## Working data

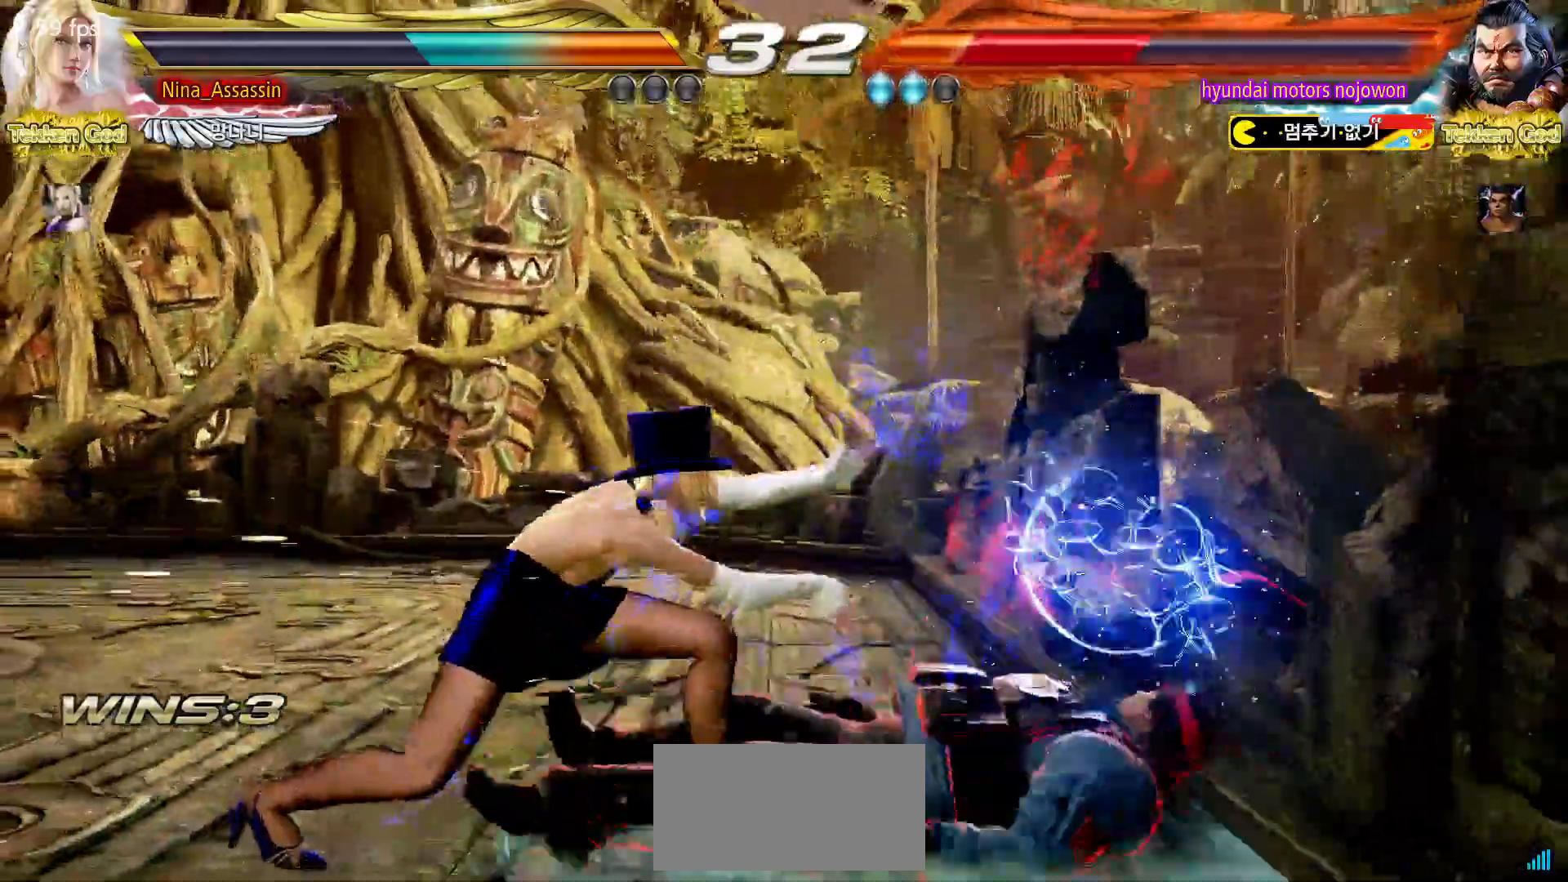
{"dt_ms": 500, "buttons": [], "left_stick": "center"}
==
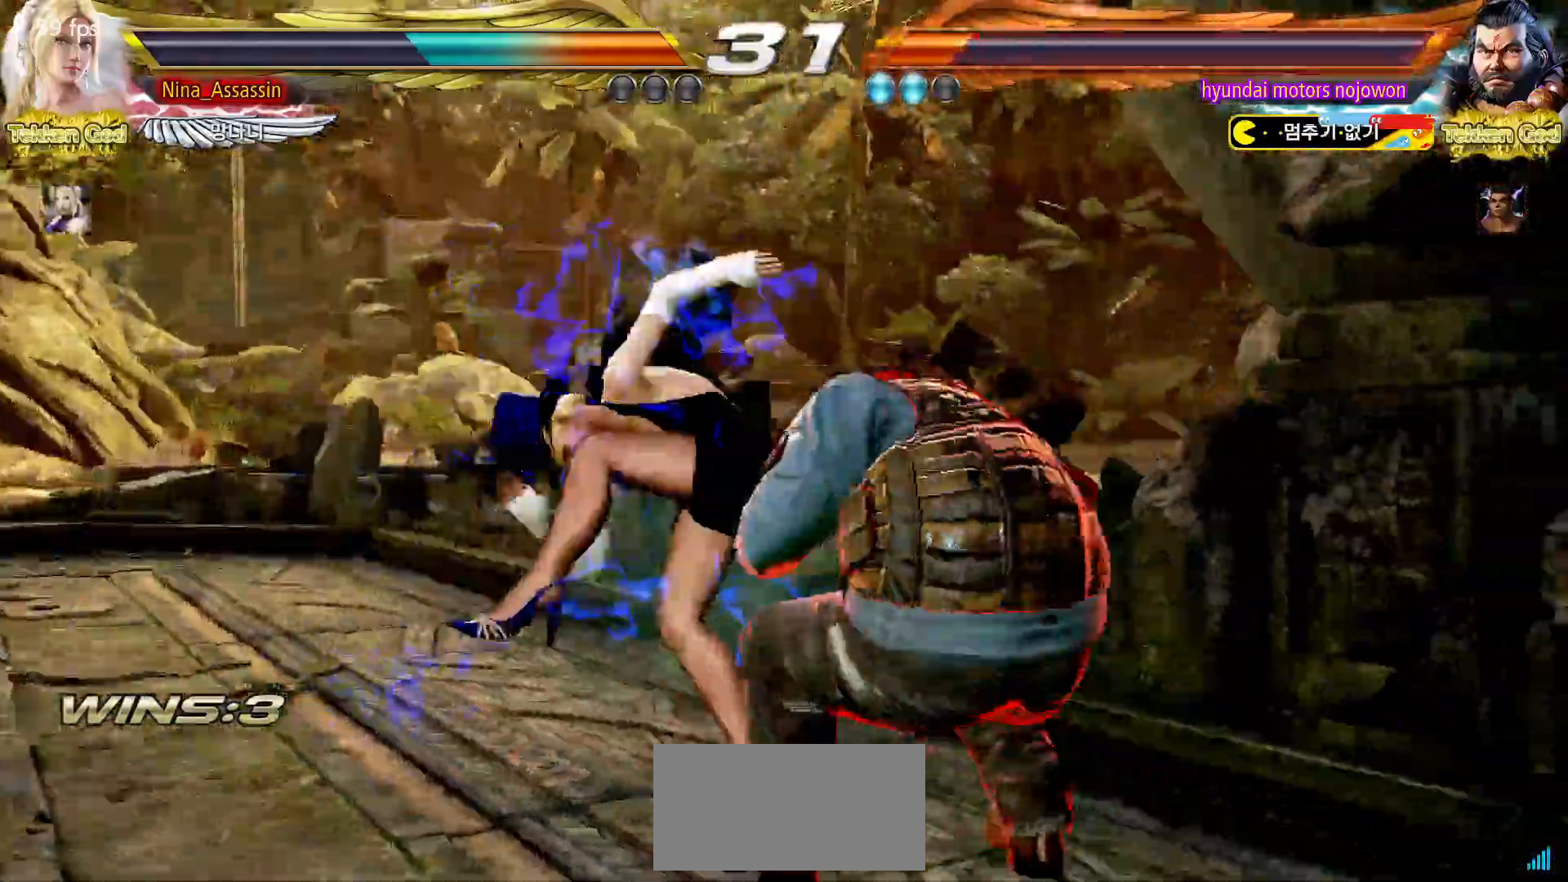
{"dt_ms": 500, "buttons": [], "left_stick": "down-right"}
--
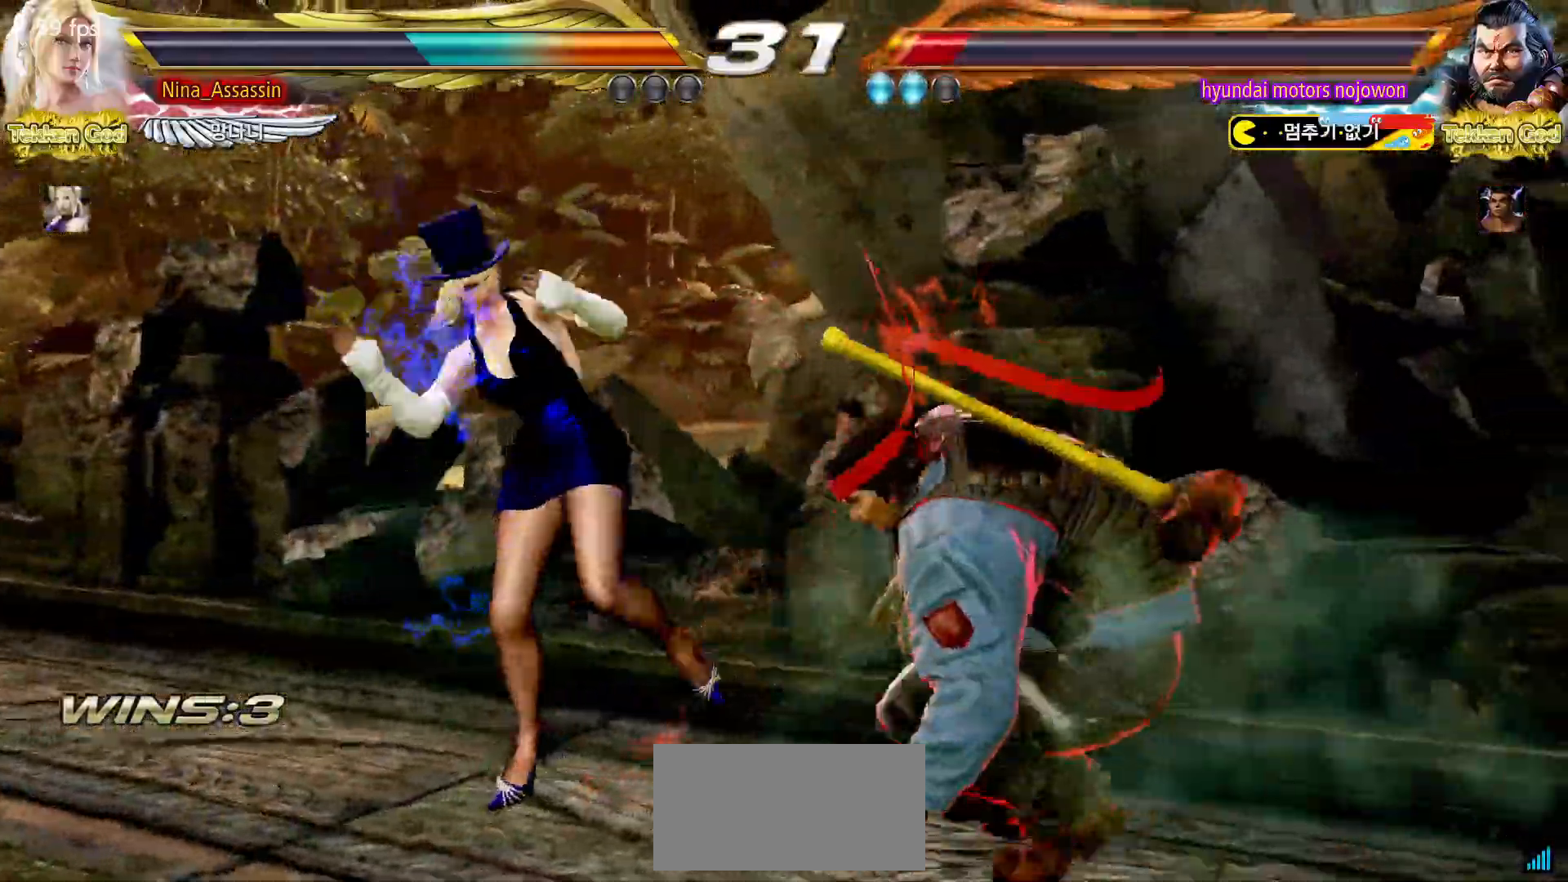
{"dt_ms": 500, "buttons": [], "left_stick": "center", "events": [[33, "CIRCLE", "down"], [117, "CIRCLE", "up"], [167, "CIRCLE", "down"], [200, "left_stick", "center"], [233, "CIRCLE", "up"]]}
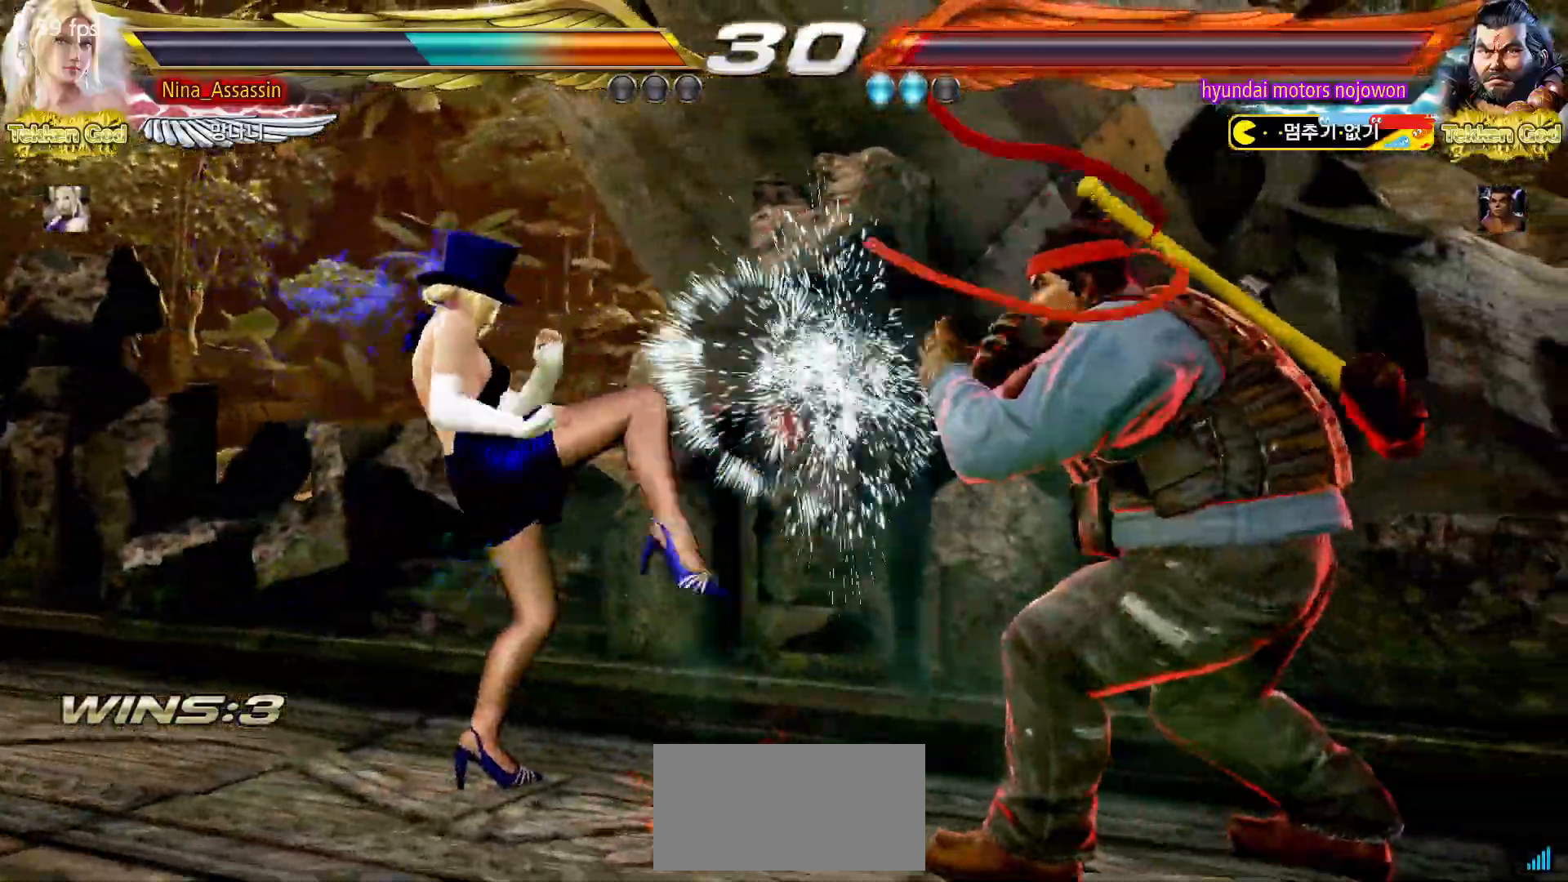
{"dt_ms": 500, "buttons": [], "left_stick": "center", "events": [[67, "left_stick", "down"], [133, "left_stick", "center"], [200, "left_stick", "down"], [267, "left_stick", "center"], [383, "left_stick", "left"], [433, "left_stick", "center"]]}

## Exercise goal
Show, from the entries above, every line that includes the string "events".

## Solution for this problem
{"dt_ms": 500, "buttons": [], "left_stick": "center", "events": [[33, "CIRCLE", "down"], [117, "CIRCLE", "up"], [167, "CIRCLE", "down"], [200, "left_stick", "center"], [233, "CIRCLE", "up"]]}
{"dt_ms": 500, "buttons": [], "left_stick": "center", "events": [[67, "left_stick", "down"], [133, "left_stick", "center"], [200, "left_stick", "down"], [267, "left_stick", "center"], [383, "left_stick", "left"], [433, "left_stick", "center"]]}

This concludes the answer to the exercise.